| Directions for this task |
Print the listing below only from the line that has "Spielmäuse: Vergleich und" through the line that has "Uma vez que, é", exactly, and drop any picture.

| Data supplied |
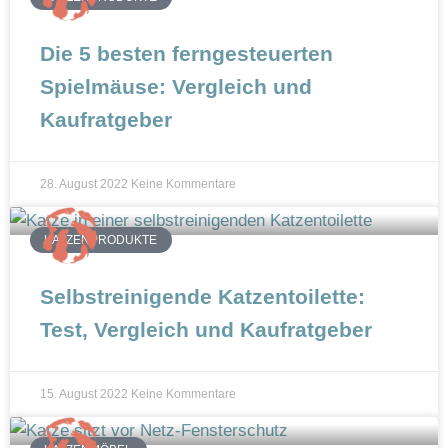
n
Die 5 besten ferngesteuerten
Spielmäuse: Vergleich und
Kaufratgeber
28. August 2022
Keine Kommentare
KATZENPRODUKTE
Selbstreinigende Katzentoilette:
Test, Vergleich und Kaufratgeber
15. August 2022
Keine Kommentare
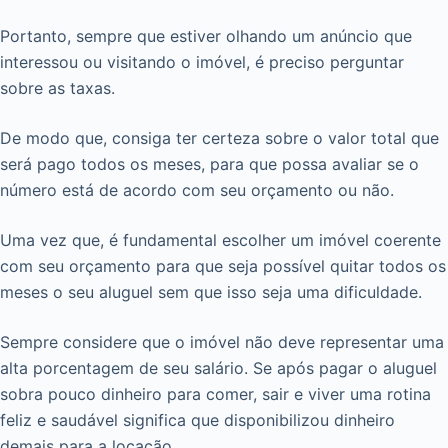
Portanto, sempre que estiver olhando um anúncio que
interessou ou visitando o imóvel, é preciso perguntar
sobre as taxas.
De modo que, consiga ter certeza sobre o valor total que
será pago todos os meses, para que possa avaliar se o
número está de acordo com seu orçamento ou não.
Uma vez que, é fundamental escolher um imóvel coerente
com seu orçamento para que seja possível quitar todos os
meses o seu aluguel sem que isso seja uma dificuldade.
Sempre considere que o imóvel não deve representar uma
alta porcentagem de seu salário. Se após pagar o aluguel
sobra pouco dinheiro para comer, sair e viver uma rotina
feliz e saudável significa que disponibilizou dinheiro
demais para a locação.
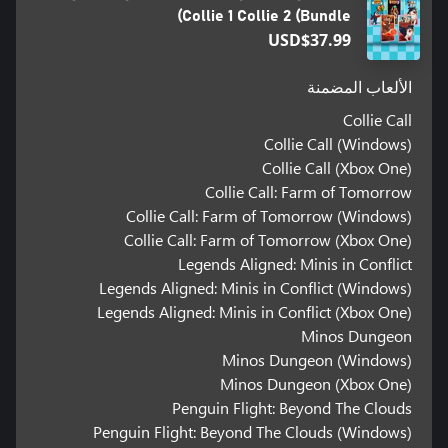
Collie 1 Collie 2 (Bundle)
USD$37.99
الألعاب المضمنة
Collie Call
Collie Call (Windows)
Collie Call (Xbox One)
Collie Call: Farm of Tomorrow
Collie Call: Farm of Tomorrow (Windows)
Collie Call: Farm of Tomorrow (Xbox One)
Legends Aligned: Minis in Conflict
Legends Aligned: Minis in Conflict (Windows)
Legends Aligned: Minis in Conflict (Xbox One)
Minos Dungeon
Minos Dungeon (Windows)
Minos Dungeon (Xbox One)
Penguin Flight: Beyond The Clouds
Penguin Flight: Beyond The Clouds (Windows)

---

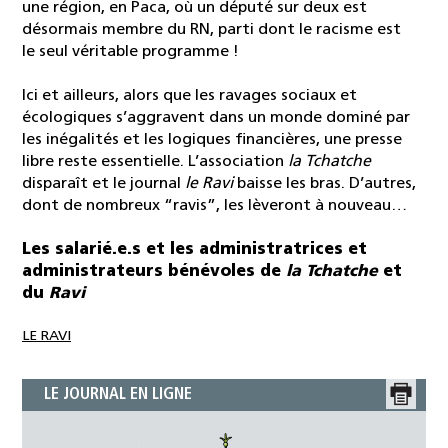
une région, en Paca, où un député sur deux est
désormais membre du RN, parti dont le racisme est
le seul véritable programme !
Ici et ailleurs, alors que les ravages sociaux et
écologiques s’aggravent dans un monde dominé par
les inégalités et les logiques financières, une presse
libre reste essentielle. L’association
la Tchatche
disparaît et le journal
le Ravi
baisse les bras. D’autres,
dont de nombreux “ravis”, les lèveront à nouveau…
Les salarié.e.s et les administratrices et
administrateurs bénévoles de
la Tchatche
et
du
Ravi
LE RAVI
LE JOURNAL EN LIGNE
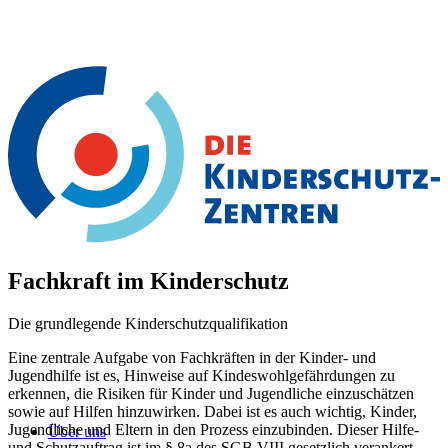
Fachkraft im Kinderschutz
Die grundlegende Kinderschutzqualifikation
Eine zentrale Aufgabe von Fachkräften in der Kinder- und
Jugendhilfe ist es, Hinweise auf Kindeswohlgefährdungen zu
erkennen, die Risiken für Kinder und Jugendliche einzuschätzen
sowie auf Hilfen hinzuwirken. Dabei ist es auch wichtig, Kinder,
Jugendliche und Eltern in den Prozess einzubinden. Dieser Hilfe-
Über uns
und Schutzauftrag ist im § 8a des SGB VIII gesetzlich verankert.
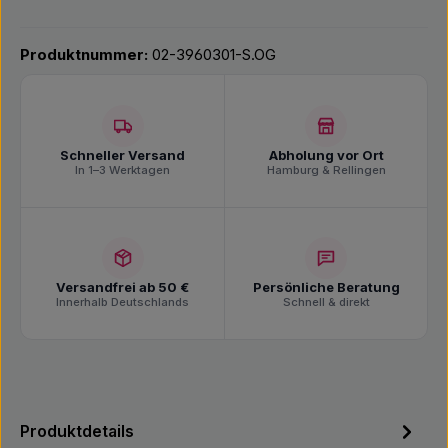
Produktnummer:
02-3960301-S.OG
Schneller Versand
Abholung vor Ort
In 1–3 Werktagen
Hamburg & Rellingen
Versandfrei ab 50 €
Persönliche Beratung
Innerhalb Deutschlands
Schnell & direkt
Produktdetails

| Solution to this problem |
Spielmäuse: Vergleich und
Kaufratgeber
28. August 2022
Keine Kommentare
KATZENPRODUKTE
Selbstreinigende Katzentoilette:
Test, Vergleich und Kaufratgeber
15. August 2022
Keine Kommentare
Portanto, sempre que estiver olhando um anúncio que
interessou ou visitando o imóvel, é preciso perguntar
sobre as taxas.
De modo que, consiga ter certeza sobre o valor total que
será pago todos os meses, para que possa avaliar se o
número está de acordo com seu orçamento ou não.
Uma vez que, é fundamental escolher um imóvel coerente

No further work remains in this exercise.